Ce document indique de plus que l'estacade du pont Champlain, le pont de L'Île-des-Soeurs, les ponts Jacques-Cartier et Mercier, de même que le tunnel de Melocheville, qui relèvent de la société fédérale des Ponts Jacques-Cartier et Champlain (PJCC), auront tous besoin de travaux importants dans les prochaines années.

Les besoins sont tels, dit le document, que PJCC se trouve dans une situation de sous-financement qu'elle qualifie de «critique» par la Société des ponts fédéraux. «Des travaux majeurs et urgents sont à faire et l'incertitude quant au niveau de financement contribue à compliquer la gestion du risque et à limiter la capacité de planification» de PJCC, précise ce document. La quasi-totalité des données de nature financière ont été caviardées dans le document remis à La Presse.

Ce document est un plan d'affaires qui couvre les besoins en investissements de la Société des ponts fédéraux de 2011 à 2016. Il a été adressé à l'ex-ministre fédéral des Transports, Chuck Strahl, au début du mois de février.

«De correcte à mauvaise»

Un mois plus tard, le sénateur conservateur Larry Smith a annoncé des investissements de 228 millions de dollars en trois ans pour la société qui gère les ponts fédéraux de Montréal. De cette somme, 158 millions sont destinés au pont Champlain, ce qui comprend son estacade, le pont de L'Île-des-Soeurs et quelques kilomètres de l'autoroute 15. Les autres ouvrages fédéraux de Montréal bénéficieront pour leur part de 70 millions.

«La condition des ponts fédéraux à Montréal varie de correcte à mauvaise, selon le document. L'âge des structures, le design original des ponts, le degré de corrosion et le fait que les investissements n'aient pas suivi l'augmentation du trafic ont contribué à créer la situation actuelle. La complexité et le débordement du réseau routier montréalais sur les ponts font en sorte qu'il faut prévoir une bonne coordination, des consultations, des retards et des dépenses importantes pour chaque réparation.
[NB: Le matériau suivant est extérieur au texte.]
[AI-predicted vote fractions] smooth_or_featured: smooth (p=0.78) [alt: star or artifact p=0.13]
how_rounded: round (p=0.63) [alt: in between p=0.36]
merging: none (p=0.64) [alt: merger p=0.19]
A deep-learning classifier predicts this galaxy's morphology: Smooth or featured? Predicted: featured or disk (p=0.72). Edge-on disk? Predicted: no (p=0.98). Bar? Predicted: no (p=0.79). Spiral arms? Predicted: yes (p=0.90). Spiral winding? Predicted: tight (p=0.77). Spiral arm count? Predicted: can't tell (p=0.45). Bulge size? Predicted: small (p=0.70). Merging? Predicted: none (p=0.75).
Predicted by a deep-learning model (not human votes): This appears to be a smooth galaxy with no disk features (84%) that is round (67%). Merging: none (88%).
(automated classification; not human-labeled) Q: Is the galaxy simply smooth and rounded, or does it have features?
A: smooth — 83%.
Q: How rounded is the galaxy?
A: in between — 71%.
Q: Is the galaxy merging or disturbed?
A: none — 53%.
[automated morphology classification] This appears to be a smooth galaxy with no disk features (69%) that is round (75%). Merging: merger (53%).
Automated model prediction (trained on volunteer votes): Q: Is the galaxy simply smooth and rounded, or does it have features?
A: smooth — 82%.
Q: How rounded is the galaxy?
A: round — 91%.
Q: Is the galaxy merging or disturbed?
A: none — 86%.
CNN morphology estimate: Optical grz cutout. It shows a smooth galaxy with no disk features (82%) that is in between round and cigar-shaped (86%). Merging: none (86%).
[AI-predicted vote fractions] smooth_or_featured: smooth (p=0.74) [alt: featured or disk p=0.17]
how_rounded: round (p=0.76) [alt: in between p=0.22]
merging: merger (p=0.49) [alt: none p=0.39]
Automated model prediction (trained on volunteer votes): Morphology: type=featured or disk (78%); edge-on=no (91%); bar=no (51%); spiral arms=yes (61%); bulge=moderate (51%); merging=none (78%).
Chacune d'entre elles aura des impacts différents: les petits travaux provoqueront des retards mineurs; les plus importants pourraient entraîner des fermetures de voies et des réductions de charges.»

C'est toutefois le pont Champlain qui suscite le plus de commentaires en raison de sa piètre condition et de l'incertitude quant à son avenir.
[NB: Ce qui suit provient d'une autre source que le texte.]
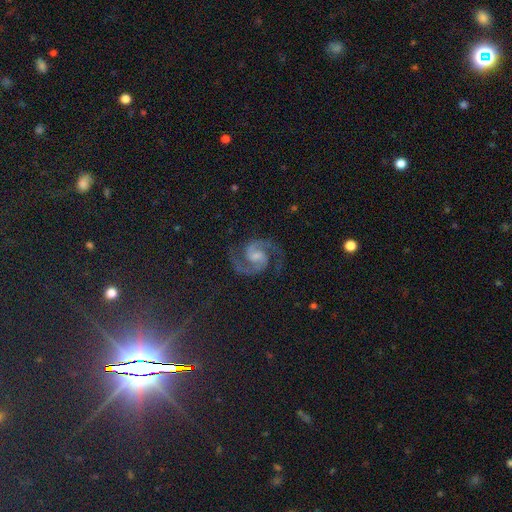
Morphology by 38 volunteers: A featured or disk galaxy (92%) with no bar (48%), 2 (100%) medium (82%) spiral arms (100%) and a moderate central bulge (52%).

Vote fractions:
- Smooth or featured? featured or disk: 92% / star or artifact: 8% / smooth: 0%
- Edge-on disk? no: 94% / yes: 6%
- Bar? no: 48% / weak: 42% / strong: 9%
- Spiral arms? yes: 100% / no: 0%
- Spiral winding? medium: 82% / tight: 15% / loose: 3%
- Spiral arm count? 2: 100% / 1: 0% / 3: 0% / 4: 0% / more than 4: 0% / can't tell: 0%
- Bulge size? moderate: 52% / small: 36% / large: 6% / none: 6% / dominant: 0%
- Merging? none: 94% / minor disturbance: 6% / major disturbance: 0% / merger: 0%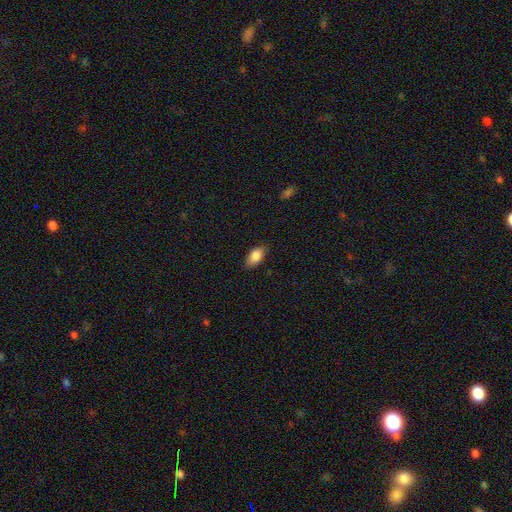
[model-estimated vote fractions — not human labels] Q: Smooth or featured?
A: smooth (85%); runner-up: featured or disk (8%)
Q: How rounded?
A: in between (90%); runner-up: cigar-shaped (5%)
Q: Merging?
A: none (83%); runner-up: minor disturbance (14%)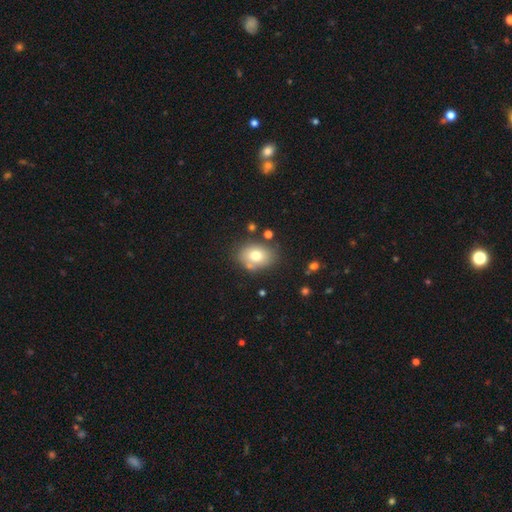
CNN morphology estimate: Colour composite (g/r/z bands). It shows a smooth galaxy with no disk features (75%) that is in between round and cigar-shaped (66%). Merging: none (72%).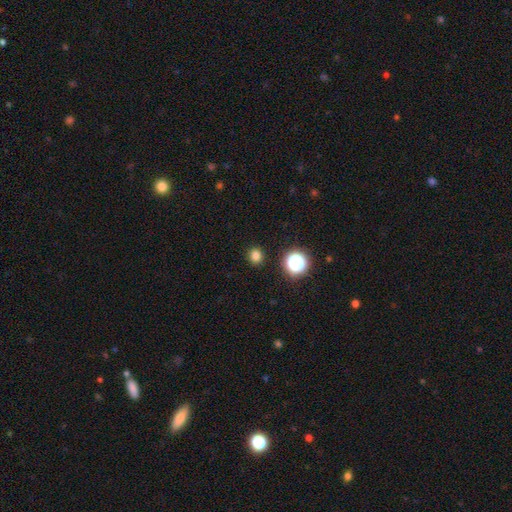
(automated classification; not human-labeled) Overall: smooth (79%). How rounded: round (85%). Merging: none (91%).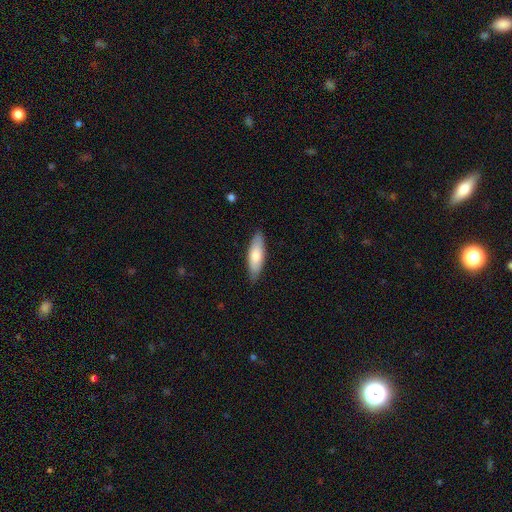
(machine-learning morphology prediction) Smooth or featured?
  - smooth: 73% *
  - featured or disk: 22%
  - star or artifact: 5%
How rounded?
  - in between: 54% *
  - cigar-shaped: 45%
  - round: 2%
Merging?
  - none: 84% *
  - minor disturbance: 13%
  - major disturbance: 2%
  - merger: 1%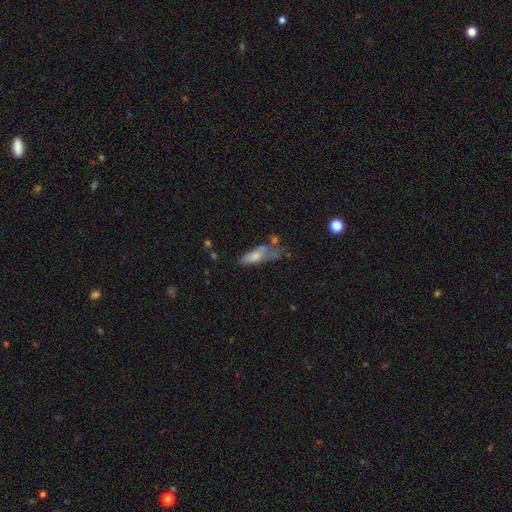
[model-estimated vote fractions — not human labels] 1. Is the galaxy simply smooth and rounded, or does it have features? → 66% smooth, 25% featured or disk, 9% star or artifact.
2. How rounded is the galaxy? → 58% in between, 40% cigar-shaped, 2% round.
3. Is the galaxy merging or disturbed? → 29% minor disturbance, 28% none, 27% major disturbance, 16% merger.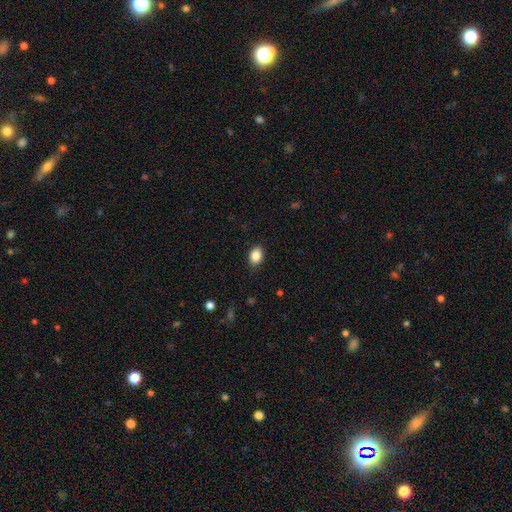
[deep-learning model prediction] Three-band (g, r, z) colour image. It shows a smooth galaxy with no disk features (87%) that is in between round and cigar-shaped (75%). Merging: none (87%).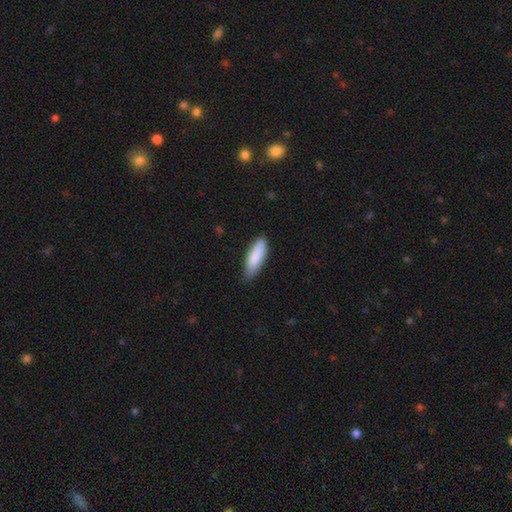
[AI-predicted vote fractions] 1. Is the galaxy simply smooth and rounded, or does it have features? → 86% smooth, 9% featured or disk, 5% star or artifact.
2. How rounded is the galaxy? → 53% in between, 45% cigar-shaped, 2% round.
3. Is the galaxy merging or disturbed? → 76% none, 20% minor disturbance, 2% major disturbance, 1% merger.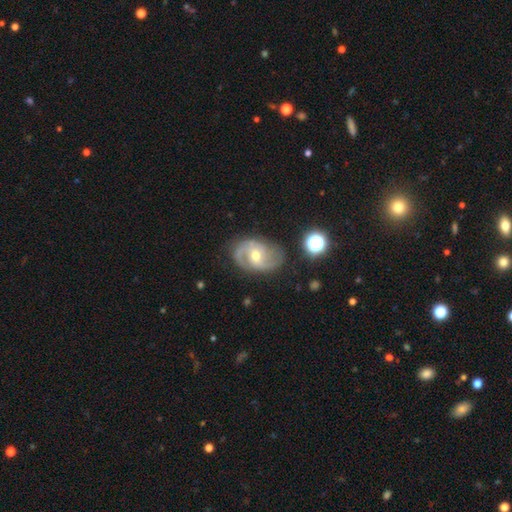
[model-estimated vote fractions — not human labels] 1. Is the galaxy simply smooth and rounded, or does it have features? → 84% featured or disk, 10% smooth, 7% star or artifact.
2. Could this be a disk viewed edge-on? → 97% no, 3% yes.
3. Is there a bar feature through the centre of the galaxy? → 46% no, 42% weak, 12% strong.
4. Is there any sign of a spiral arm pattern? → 95% yes, 5% no.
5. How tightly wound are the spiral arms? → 52% medium, 27% tight, 21% loose.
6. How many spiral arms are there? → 79% 2, 8% can't tell, 7% 3, 3% 1, 2% 4, 2% more than 4.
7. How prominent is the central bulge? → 58% moderate, 38% small, 2% large, 1% none, 1% dominant.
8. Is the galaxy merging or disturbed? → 74% none, 18% minor disturbance, 7% major disturbance, 2% merger.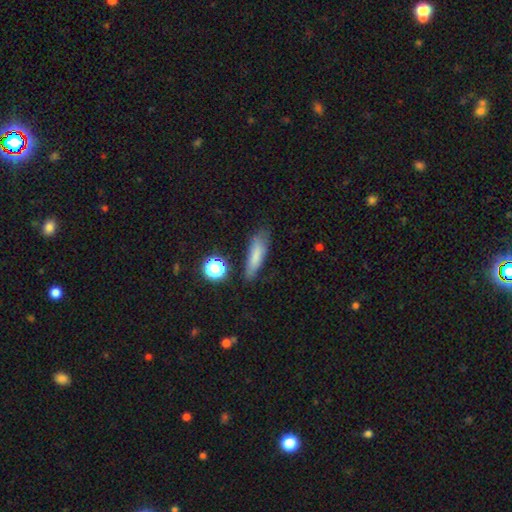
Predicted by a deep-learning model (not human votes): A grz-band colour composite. It shows a smooth galaxy with no disk features (76%) that is cigar-shaped (61%). Merging: none (70%).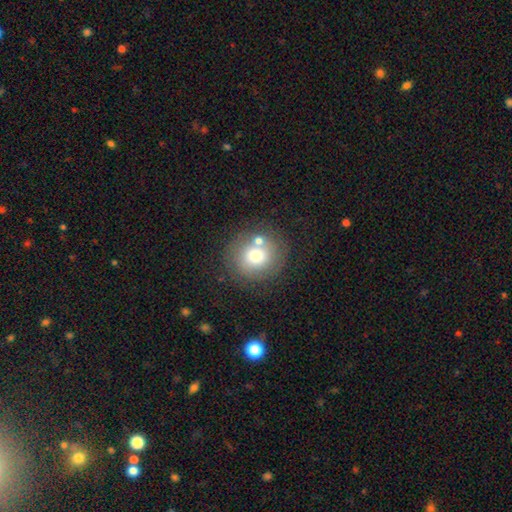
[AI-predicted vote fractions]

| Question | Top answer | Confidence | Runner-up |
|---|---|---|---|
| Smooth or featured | smooth | 70% | featured or disk (20%) |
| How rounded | round | 86% | in between (13%) |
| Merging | none | 71% | minor disturbance (13%) |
«Le pont Champlain et ses approches sont une source particulière d'inquiétude, en raison de l'état avancé de détérioration. Un rapport préliminaire par une firme d'ingénierie indépendante, qui date de décembre 2010, conclut que les défaillances, les risques et les coûts associés sont tels que le pont Champlain doit être remplacé par une nouvelle structure, et que le processus de remplacement doit être enclenché le plus tôt possible.»

2800 camions

De plus, précise-t-on, «le ministère des Transports du Québec a annoncé qu'il doit interdire temporairement le trafic lourd sur le pont Honoré-Mercier à compter de décembre 2010 pour une période indéterminée, à cause des inquiétudes soulevées par une inspection récente des glissières de sécurité sur la portion du pont appartenant au gouvernement provincial. Cela signifie que quelque 2800 camions qui empruntent chaque jour le pont Honoré-Mercier doivent désormais être déroutés vers le pont Champlain. Il faudra tenir compte du trafic accru, si bien que la société PJCC ne pourra pas fermer les voies du pont Champlain aussi souvent que requis pour l'entretien et les réparations.»
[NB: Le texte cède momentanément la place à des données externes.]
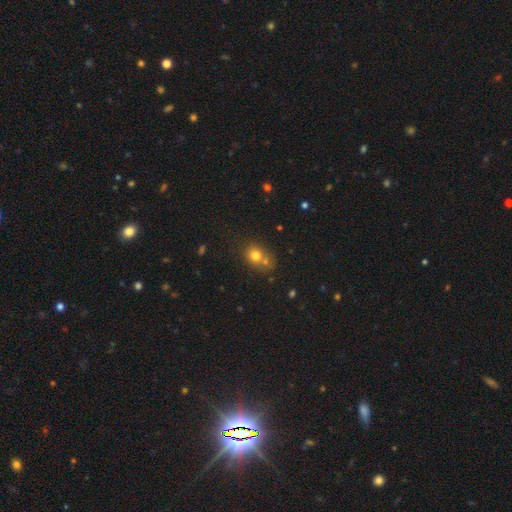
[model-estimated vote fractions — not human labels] Smooth or featured?
  - smooth: 74% *
  - star or artifact: 15%
  - featured or disk: 11%
How rounded?
  - round: 69% *
  - in between: 30%
  - cigar-shaped: 1%
Merging?
  - none: 49% *
  - merger: 34%
  - minor disturbance: 12%
  - major disturbance: 5%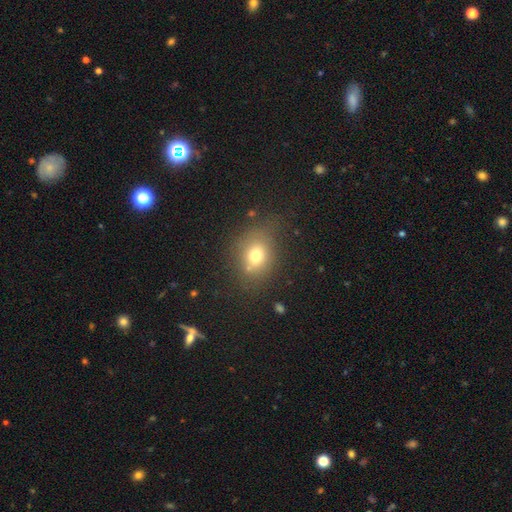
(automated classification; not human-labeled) Overall: smooth (72%). How rounded: round (51%; in between 47%). Merging: none (69%).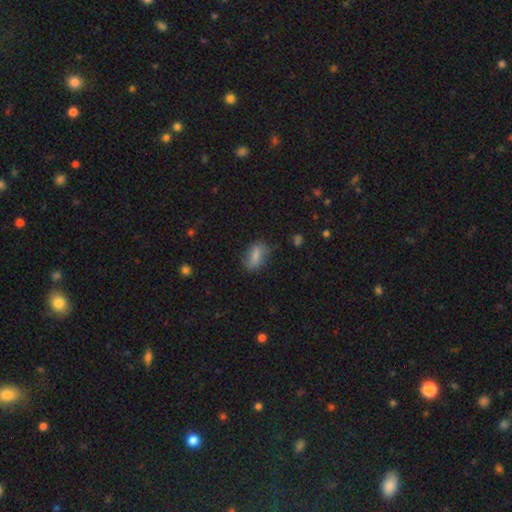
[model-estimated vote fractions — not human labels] This is likely a smooth galaxy (77%). How rounded: clearly in between (81%). Merging: likely none (73%).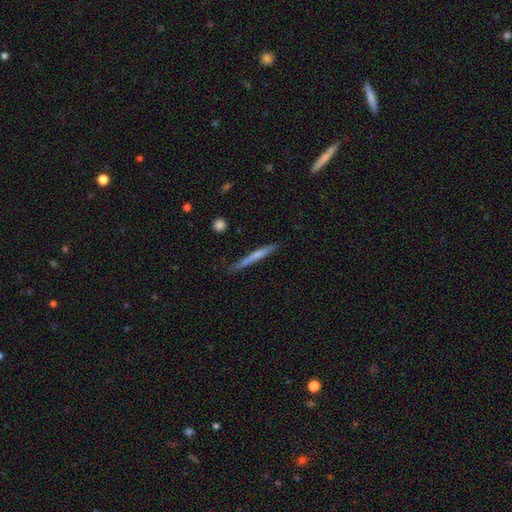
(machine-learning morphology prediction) A featured or disk galaxy (47%, tied with smooth).

Vote fractions:
- Smooth or featured? featured or disk: 47% (tied) / smooth: 47% (tied) / star or artifact: 6%
- Merging? none: 81% / minor disturbance: 14% / major disturbance: 3% / merger: 2%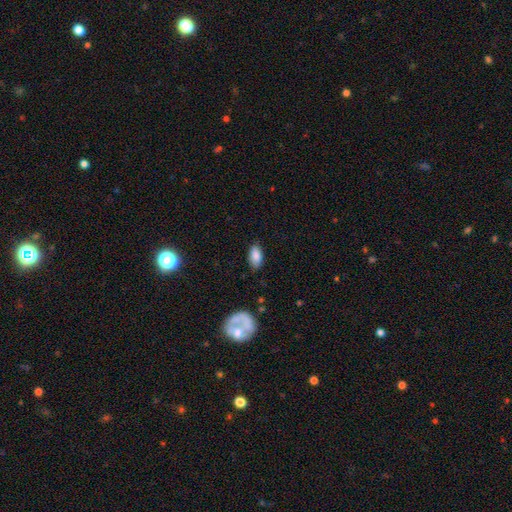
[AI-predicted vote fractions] Overall: smooth (86%). How rounded: in between (92%). Merging: none (81%).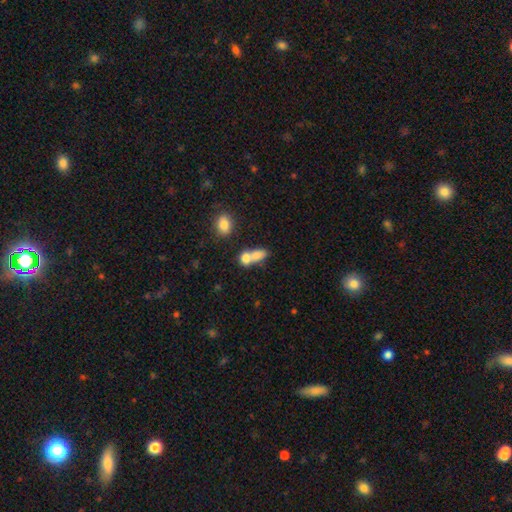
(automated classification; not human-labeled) A smooth galaxy with no disk features (77%) that is in between round and cigar-shaped (66%).

Vote fractions:
- Smooth or featured? smooth: 77% / featured or disk: 13% / star or artifact: 10%
- How rounded? in between: 66% / round: 26% / cigar-shaped: 7%
- Merging? merger: 64% / none: 23% / minor disturbance: 8% / major disturbance: 5%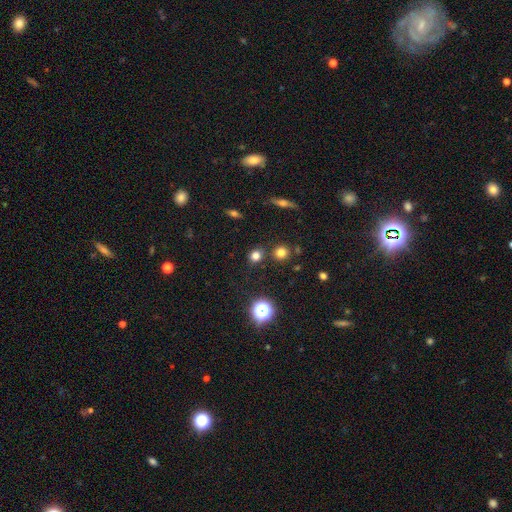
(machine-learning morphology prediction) smooth-or-featured: smooth: 73% | star or artifact: 20% | featured or disk: 6%
  how-rounded: round: 83% | in between: 15% | cigar-shaped: 1%
  merging: none: 82% | minor disturbance: 8% | merger: 7% | major disturbance: 3%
Le coût de remplacement du pont Champlain est estimé à 5 milliards, dont 670 millions pour le réaménagement de quelques kilomètres de l'autoroute 15 du côté de Montréal. Cette estimation «est basée sur les conclusions des inspections annuelles» et inclut «tous les coûts des travaux devant être complétés pendant la période de planification: les frais des travaux de génie, du design, de la gestion de projet et les coûts de construction».

Le document précise que ces estimations sont «préliminaires». Selon la Société des ponts fédéraux, l'option de construire un tunnel en remplacement du pont actuel «n'est pas financièrement intéressante».